WHAT THE EXERCISE ASKS:
Write out everything from the start of the records down to and including the line that contains "Transcribe the sheet". Leave the pictures out of your answer.

# Start of MATERIAL PROVIDED

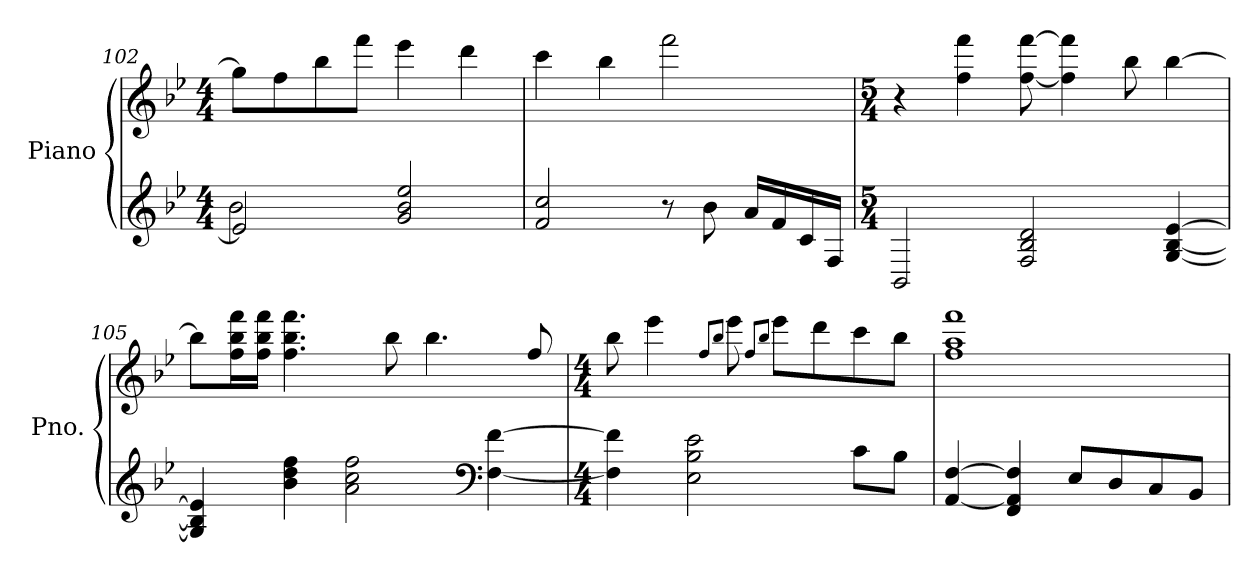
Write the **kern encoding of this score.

**kern	**kern
*part1	*part1
*staff2	*staff1
*I"Piano	*
*I'Pno.	*
*clefG2	*clefG2
*k[b-e-]	*k[b-e-]
*M4/4	*M4/4
=102	=102
*^	*
2e-/]	2b-\	8gg\L]
.	.	8ff\
.	.	8bb-\
.	.	8fff\J
2g/ 2b-/ 2ee-/	2ryy	4eee-\
.	.	4ddd\
*v	*v	*
!!LO:PB:g=z
=103	=103
2f/ 2cc/	4ccc\
.	4bb-\
8r	2fff\
8b-\	.
16a/LL	.
16f/	.
16c/	.
16F/JJ	.
=104	=104
*M5/4	*M5/4
2BB-/	4r
.	4ff\ 4fff\
2F/ 2B-/ 2d/	[8ff\ [8fff\
.	4ff\] 4fff\]
.	8bb-\
[4G/ [4B-/ [4e-/	[4bb-\
=105	=105
4G/] 4B-/] 4e-/]	8bb-\L]
.	16ff\ 16bb-\ 16fff\L
.	16ff\ 16bb-\ 16fff\JJ
4b-\ 4dd\ 4ff\	4.ff\ 4.bb-\ 4.fff\
2a\ 2cc\ 2ff\	.
.	8bb-\
.	4.bb-\
*clefF4	*
[4F\ [4f\	.
.	8ff/
=106	=106
*M4/4	*M4/4
4F\] 4f\]	8bb-\
.	4eee-\
2E-\ 2B-\ 2e-\	.
.	8qff/L
.	8qbb-/J
.	8eee-\
.	8qff/L
.	8qbb-/J
.	8eee-\L
.	8ddd\
8c\L	8ccc\
8B-\J	8bb-\J
!!LO:LB:g=z
=107	=107
[4AA/ [4F/	1ff 1aa 1fff
4FF/ 4AA/] 4F/]	.
8E-/L	.
8D/	.
8C/	.
8BB-/J	.
=	=
*-	*-
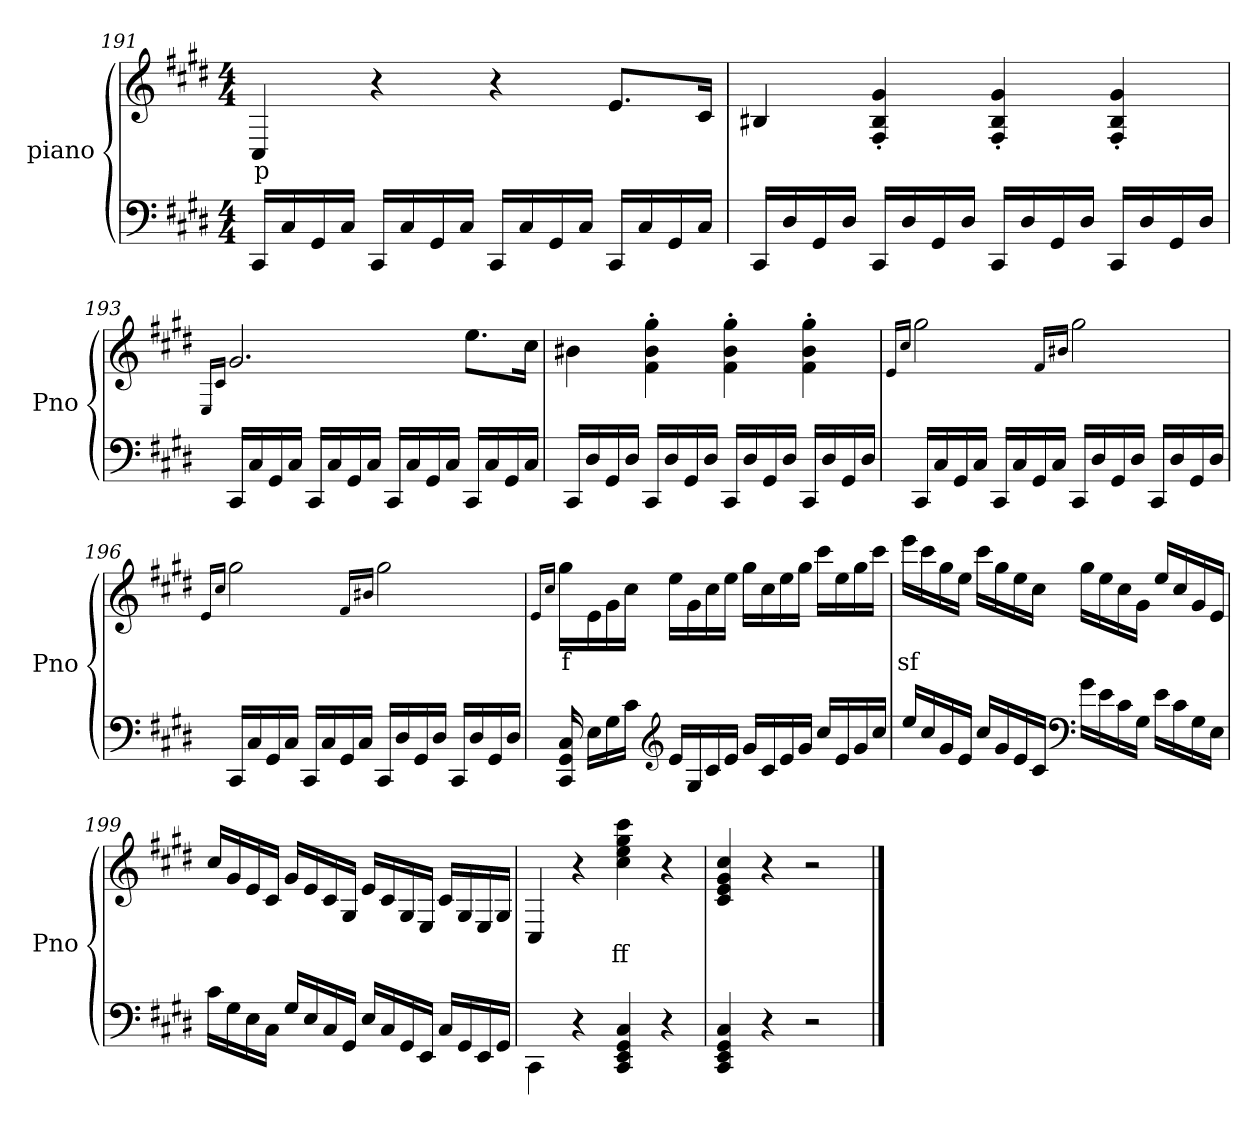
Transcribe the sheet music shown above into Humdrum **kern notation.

**kern	**kern	**text
*part2	*part1	*part1
*staff2	*staff1	*staff1
*I"piano	*I"piano	*
*I'Pno	*I'Pno	*
!!LO:LB:g=z
*clefF4	*clefG2	*
*k[f#c#g#d#]	*k[f#c#g#d#]	*
*c#:	*c#:	*
*M4/4	*M4/4	*
=191	=191	=191
16CC#/LL	4C#/	p
16C#/	.	.
16GG#/	.	.
16C#/JJ	.	.
16CC#/LL	4r	.
16C#/	.	.
16GG#/	.	.
16C#/JJ	.	.
16CC#/LL	4r	.
16C#/	.	.
16GG#/	.	.
16C#/JJ	.	.
16CC#/LL	8.e/L	.
16C#/	.	.
16GG#/	.	.
16C#/JJ	16c#/Jk	.
=192	=192	=192
16CC#/LL	4B#X/	.
16D#/	.	.
16GG#/	.	.
16D#/JJ	.	.
16CC#/LL	4F#/' 4B#/' 4g#/'	.
16D#/	.	.
16GG#/	.	.
16D#/JJ	.	.
16CC#/LL	4F#/' 4B#/' 4g#/'	.
16D#/	.	.
16GG#/	.	.
16D#/JJ	.	.
16CC#/LL	4F#/' 4B#/' 4g#/'	.
16D#/	.	.
16GG#/	.	.
16D#/JJ	.	.
=193	=193	=193
.	16qE/LL	.
.	16qc#/JJ	.
16CC#/LL	2.g#/	.
16C#/	.	.
16GG#/	.	.
16C#/JJ	.	.
16CC#/LL	.	.
16C#/	.	.
16GG#/	.	.
16C#/JJ	.	.
16CC#/LL	.	.
16C#/	.	.
16GG#/	.	.
16C#/JJ	.	.
16CC#/LL	8.ee\L	.
16C#/	.	.
16GG#/	.	.
16C#/JJ	16cc#\Jk	.
!!LO:LB:g=z
=194	=194	=194
16CC#/LL	4b#X\	.
16D#/	.	.
16GG#/	.	.
16D#/JJ	.	.
16CC#/LL	4f#\' 4b#\' 4gg#\'	.
16D#/	.	.
16GG#/	.	.
16D#/JJ	.	.
16CC#/LL	4f#\' 4b#\' 4gg#\'	.
16D#/	.	.
16GG#/	.	.
16D#/JJ	.	.
16CC#/LL	4f#\' 4b#\' 4gg#\'	.
16D#/	.	.
16GG#/	.	.
16D#/JJ	.	.
=195	=195	=195
.	16qe/LL	.
.	16qcc#/JJ	.
16CC#/LL	2gg#\	.
16C#/	.	.
16GG#/	.	.
16C#/JJ	.	.
16CC#/LL	.	.
16C#/	.	.
16GG#/	.	.
16C#/JJ	.	.
.	16qf#/LL	.
.	16qb#X/JJ	.
16CC#/LL	2gg#\	.
16D#/	.	.
16GG#/	.	.
16D#/JJ	.	.
16CC#/LL	.	.
16D#/	.	.
16GG#/	.	.
16D#/JJ	.	.
=196	=196	=196
.	16qe/LL	.
.	16qcc#/JJ	.
16CC#/LL	2gg#\	.
16C#/	.	.
16GG#/	.	.
16C#/JJ	.	.
16CC#/LL	.	.
16C#/	.	.
16GG#/	.	.
16C#/JJ	.	.
.	16qf#/LL	.
.	16qb#X/JJ	.
16CC#/LL	2gg#\	.
16D#/	.	.
16GG#/	.	.
16D#/JJ	.	.
16CC#/LL	.	.
16D#/	.	.
16GG#/	.	.
16D#/JJ	.	.
!!LO:LB:g=z
=197	=197	=197
.	16qe/LL	.
.	16qcc#/JJ	.
16CC#/ 16GG#/ 16C#/	16gg#\LL	f
16E\LL	16e\	.
16G#\	16g#\	.
16c#\JJ	16cc#\JJ	.
*clefG2	*	*
16e/LL	16ee\LL	.
16G#/	16g#\	.
16c#/	16cc#\	.
16e/JJ	16ee\JJ	.
16g#/LL	16gg#\LL	.
16c#/	16cc#\	.
16e/	16ee\	.
16g#/JJ	16gg#\JJ	.
16cc#/LL	16ccc#\LL	.
16e/	16ee\	.
16g#/	16gg#\	.
16cc#/JJ	16ccc#\JJ	.
=198	=198	=198
16ee/LL	16eee\LL	sf
16cc#/	16ccc#\	.
16g#/	16gg#\	.
16e/JJ	16ee\JJ	.
16cc#/LL	16ccc#\LL	.
16g#/	16gg#\	.
16e/	16ee\	.
16c#/JJ	16cc#\JJ	.
*clefF4	*	*
16g#\LL	16gg#\LL	.
16e\	16ee\	.
16c#\	16cc#\	.
16G#\JJ	16g#\JJ	.
16e\LL	16ee/LL	.
16c#\	16cc#/	.
16G#\	16g#/	.
16E\JJ	16e/JJ	.
!!LO:LB:g=z
=199	=199	=199
16c#\LL	16cc#/LL	.
16G#\	16g#/	.
16E\	16e/	.
16C#\JJ	16c#/JJ	.
16G#/LL	16g#/LL	.
16E/	16e/	.
16C#/	16c#/	.
16GG#/JJ	16G#/JJ	.
16E/LL	16e/LL	.
16C#/	16c#/	.
16GG#/	16G#/	.
16EE/JJ	16E/JJ	.
16C#/LL	16c#/LL	.
16GG#/	16G#/	.
16EE/	16E/	.
16GG#/JJ	16G#/JJ	.
=200	=200	=200
4CC#\	4C#/	.
4r	4r	.
4CC#/ 4EE/ 4GG#/ 4C#/	4cc#\ 4ee\ 4gg#\ 4ccc#\	ff
4r	4r	.
=201	=201	=201
4CC#/ 4EE/ 4GG#/ 4C#/	4c#/ 4e/ 4g#/ 4cc#/	.
4r	4r	.
2r	2r	.
==	==	==
*-	*-	*-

# End of MATERIAL PROVIDED

TASK ANSWER:
Write the **kern encoding of this score.

**kern	**kern
*part1	*part1
*staff2	*staff1
*I"Piano	*
*I'Pno.	*
*clefG2	*clefG2
*k[b-e-]	*k[b-e-]
*M4/4	*M4/4
=102	=102
*^	*
2e-/]	2b-\	8gg\L]
.	.	8ff\
.	.	8bb-\
.	.	8fff\J
2g/ 2b-/ 2ee-/	2ryy	4eee-\
.	.	4ddd\
*v	*v	*
!!LO:PB:g=z
=103	=103
2f/ 2cc/	4ccc\
.	4bb-\
8r	2fff\
8b-\	.
16a/LL	.
16f/	.
16c/	.
16F/JJ	.
=104	=104
*M5/4	*M5/4
2BB-/	4r
.	4ff\ 4fff\
2F/ 2B-/ 2d/	[8ff\ [8fff\
.	4ff\] 4fff\]
.	8bb-\
[4G/ [4B-/ [4e-/	[4bb-\
=105	=105
4G/] 4B-/] 4e-/]	8bb-\L]
.	16ff\ 16bb-\ 16fff\L
.	16ff\ 16bb-\ 16fff\JJ
4b-\ 4dd\ 4ff\	4.ff\ 4.bb-\ 4.fff\
2a\ 2cc\ 2ff\	.
.	8bb-\
.	4.bb-\
*clefF4	*
[4F\ [4f\	.
.	8ff/
=106	=106
*M4/4	*M4/4
4F\] 4f\]	8bb-\
.	4eee-\
2E-\ 2B-\ 2e-\	.
.	8qff/L
.	8qbb-/J
.	8eee-\
.	8qff/L
.	8qbb-/J
.	8eee-\L
.	8ddd\
8c\L	8ccc\
8B-\J	8bb-\J
!!LO:LB:g=z
=107	=107
[4AA/ [4F/	1ff 1aa 1fff
4FF/ 4AA/] 4F/]	.
8E-/L	.
8D/	.
8C/	.
8BB-/J	.
=	=
*-	*-
Transcribe the sheet music shown above into Humdrum **kern notation.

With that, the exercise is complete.